The truck moved through the valley. The headlights swept the fields, the fog, the road. The valley was dark and the valley was waking, the farms dark, the barns dark, the houses showing the first lights in the kitchens where the farmers were making coffee and pulling on boots and beginning the day that the agriculture required, the day that began before the day began, the pre-dawn labor of people who worked with living systems and who therefore worked on the systems' schedule rather than their own.

Meg was one of them. Meg was a farmer, though she did not grow crops, did not plant seeds, did not cultivate soil. She was a farmer of bees, a tender of colonies, a manager of populations, and her farm was the valley itself, her fields were the clover and the blackberry and the wildflowers that grew where they grew without her planting, her crop was the honey that the bees made from the nectar of flowers she did not own, and the farming was the tending, the moving, the placing, the feeding, the treating, the harvesting, the winterizing, the cycle that was the same cycle every farmer in the valley practiced, the cycle of invest and tend and harvest and rest and begin again.

The valley held her. The valley had held her for twenty years, since she and Gavin had moved from Portland, since they had bought the property on the county road south of McMinnville, since Meg had placed her first hives on the south-facing slope behind the house and had begun the work that would become her life, the work that the valley made possible because the valley was the place where bees could thrive, where the climate was mild and the rainfall was sufficient and the agriculture was diverse and the forage was abundant, the place that had been made for bees the way the hive body was made for the colony, the container that held the thing, the geography that held the biology, the valley that held the bees that held the beekeeper.

She loved the valley. She did not say this.

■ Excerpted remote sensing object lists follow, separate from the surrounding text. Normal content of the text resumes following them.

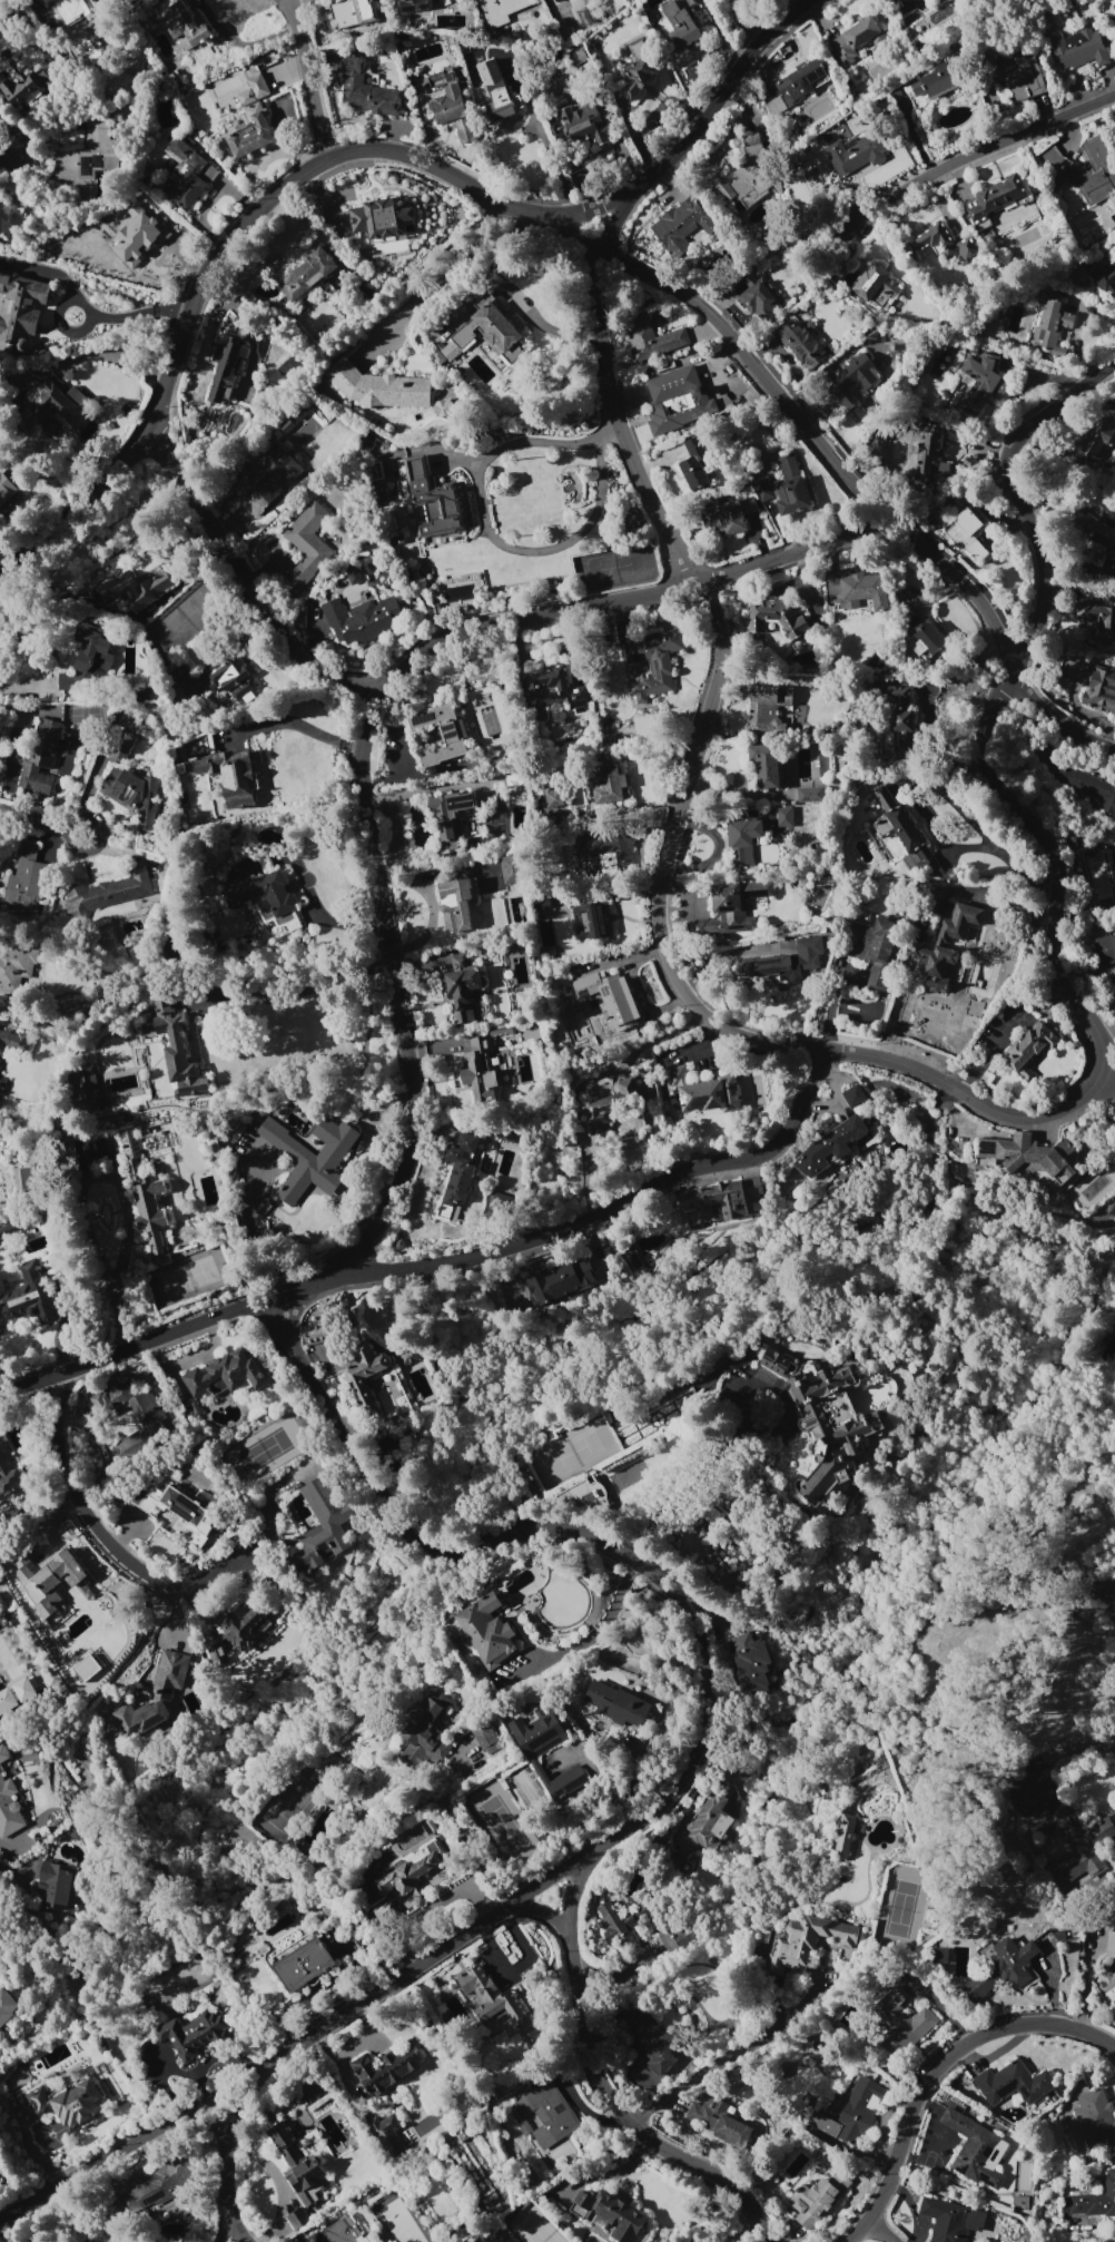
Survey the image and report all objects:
building: (907, 4)
building: (81, 5)
building: (411, 5)
building: (1113, 7)
building: (497, 11)
building: (351, 13)
building: (182, 23)
building: (680, 26)
building: (853, 40)
building: (1077, 48)
building: (637, 68)
building: (489, 72)
building: (1015, 76)
road: (304, 79)
building: (439, 80)
building: (800, 81)
building: (936, 82)
building: (22, 85)
building: (253, 90)
building: (364, 90)
building: (501, 104)
building: (773, 107)
building: (451, 112)
building: (590, 118)
building: (572, 126)
building: (246, 135)
road: (3, 145)
road: (980, 150)
building: (88, 151)
road: (349, 152)
building: (853, 154)
building: (1085, 170)
building: (186, 174)
building: (743, 176)
building: (994, 200)
building: (379, 218)
building: (3, 222)
building: (680, 226)
building: (139, 241)
building: (940, 244)
road: (445, 272)
building: (306, 274)
building: (1104, 277)
building: (873, 286)
building: (754, 297)
building: (20, 308)
road: (128, 314)
building: (1051, 327)
building: (487, 330)
building: (650, 339)
building: (800, 343)
building: (443, 352)
road: (96, 355)
building: (224, 370)
building: (848, 380)
building: (980, 380)
building: (378, 387)
building: (661, 396)
building: (55, 402)
building: (442, 408)
building: (1097, 439)
building: (366, 443)
building: (384, 446)
building: (924, 447)
building: (693, 465)
road: (840, 473)
building: (266, 477)
building: (789, 487)
building: (760, 490)
building: (4, 491)
building: (431, 499)
building: (727, 516)
building: (966, 533)
building: (1094, 533)
building: (396, 540)
road: (494, 542)
building: (306, 546)
building: (353, 577)
road: (247, 581)
building: (136, 590)
building: (858, 591)
road: (629, 597)
building: (1096, 618)
building: (360, 619)
building: (776, 619)
building: (926, 640)
building: (92, 651)
road: (718, 660)
building: (652, 661)
building: (175, 668)
building: (227, 675)
building: (63, 681)
building: (556, 689)
building: (1100, 689)
building: (145, 694)
building: (897, 708)
building: (770, 711)
road: (298, 725)
building: (448, 734)
building: (119, 748)
building: (39, 757)
building: (764, 765)
building: (230, 776)
building: (515, 780)
building: (609, 782)
building: (1085, 785)
building: (135, 795)
building: (808, 795)
building: (553, 798)
building: (449, 815)
building: (783, 817)
building: (895, 822)
road: (43, 824)
road: (393, 826)
building: (743, 843)
building: (602, 848)
building: (510, 870)
building: (25, 879)
building: (106, 893)
building: (261, 893)
building: (542, 903)
building: (454, 904)
building: (730, 908)
building: (588, 922)
building: (957, 926)
building: (1104, 948)
building: (872, 951)
building: (789, 961)
building: (15, 965)
building: (931, 965)
building: (558, 979)
road: (392, 985)
building: (462, 988)
road: (296, 993)
building: (609, 998)
road: (1105, 1033)
building: (13, 1042)
building: (176, 1046)
building: (1029, 1049)
building: (493, 1066)
road: (922, 1072)
building: (0, 1081)
road: (583, 1083)
building: (85, 1088)
building: (703, 1092)
building: (852, 1097)
building: (613, 1101)
building: (830, 1145)
building: (1023, 1155)
building: (309, 1157)
building: (456, 1174)
building: (22, 1182)
road: (119, 1191)
building: (724, 1197)
building: (145, 1198)
building: (9, 1230)
road: (248, 1230)
building: (559, 1281)
building: (27, 1298)
building: (314, 1340)
building: (408, 1358)
building: (224, 1375)
building: (362, 1397)
building: (193, 1408)
building: (133, 1414)
building: (822, 1427)
building: (2, 1448)
building: (9, 1481)
building: (598, 1491)
building: (136, 1497)
building: (181, 1513)
building: (321, 1528)
road: (111, 1541)
building: (51, 1569)
road: (1114, 1584)
building: (239, 1629)
building: (485, 1631)
building: (751, 1663)
building: (83, 1667)
building: (15, 1694)
building: (154, 1696)
road: (708, 1696)
building: (615, 1704)
building: (425, 1732)
building: (481, 1734)
building: (542, 1748)
road: (1059, 1752)
building: (2, 1755)
road: (630, 1780)
building: (8, 1809)
building: (710, 1819)
building: (843, 1837)
building: (1076, 1843)
building: (410, 1875)
building: (55, 1884)
road: (538, 1913)
building: (621, 1924)
building: (676, 1936)
building: (805, 1943)
building: (1110, 1944)
building: (939, 1955)
building: (301, 1962)
building: (1000, 1968)
building: (1114, 1968)
building: (1105, 1984)
building: (492, 1999)
building: (6, 2006)
road: (785, 2015)
building: (902, 2018)
building: (192, 2034)
building: (652, 2043)
road: (219, 2056)
building: (387, 2068)
road: (934, 2068)
road: (179, 2074)
building: (1012, 2083)
road: (683, 2084)
road: (603, 2085)
building: (68, 2104)
road: (238, 2108)
building: (546, 2114)
building: (851, 2114)
building: (1094, 2118)
building: (719, 2119)
building: (523, 2128)
building: (386, 2136)
road: (26, 2150)
building: (974, 2150)
building: (298, 2166)
road: (104, 2167)
road: (224, 2171)
building: (157, 2186)
building: (818, 2197)
building: (1092, 2200)
building: (1019, 2204)
building: (611, 2213)
building: (296, 2219)
building: (949, 2220)
road: (234, 2231)
building: (343, 2231)
road: (879, 2231)
building: (476, 2240)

She did not think the word "love" in connection with the landscape because the word seemed inadequate for the relationship, the relationship being not romantic but constitutional, not chosen but given, not the love of a person for a place but the belonging of an organism to its habitat, the way the bee belonged to the hive and the salmon belonged to the river and the hazelnut belonged to the alluvial soil of the valley floor, the belonging that was not emotional but biological, was the fit between the organism and the environment, the fit that said: this is where you function, this is where you produce, this is where you are the thing you are.

The sun cleared the Cascades. The fog burned. The valley appeared -- the orchards and the fields and the vineyards and the farms, the Coast Range blue to the west, the Cascades white to the east, the valley between them green and flat and impossibly fertile, the place where the food grew and the bees flew and the beekeeper drove her truck on the county road along Panther Creek with the smoker on the seat beside her and the season ahead and the work waiting and the pollen calendar turning its next page.

April. The cherries were opening. The dandelions were bright in every field. The bees were flying. And Meg was driving, driving through the valley that held her and her bees, the valley that was the hive, the valley that was the comb, the valley that was the thing that contained the thing that made the thing that was the honey, and the honey was the valley, and the valley was the honey, and the driving was the work, and the work was the morning, and the morning was April, and April was the beginning, and the beginning was always bees.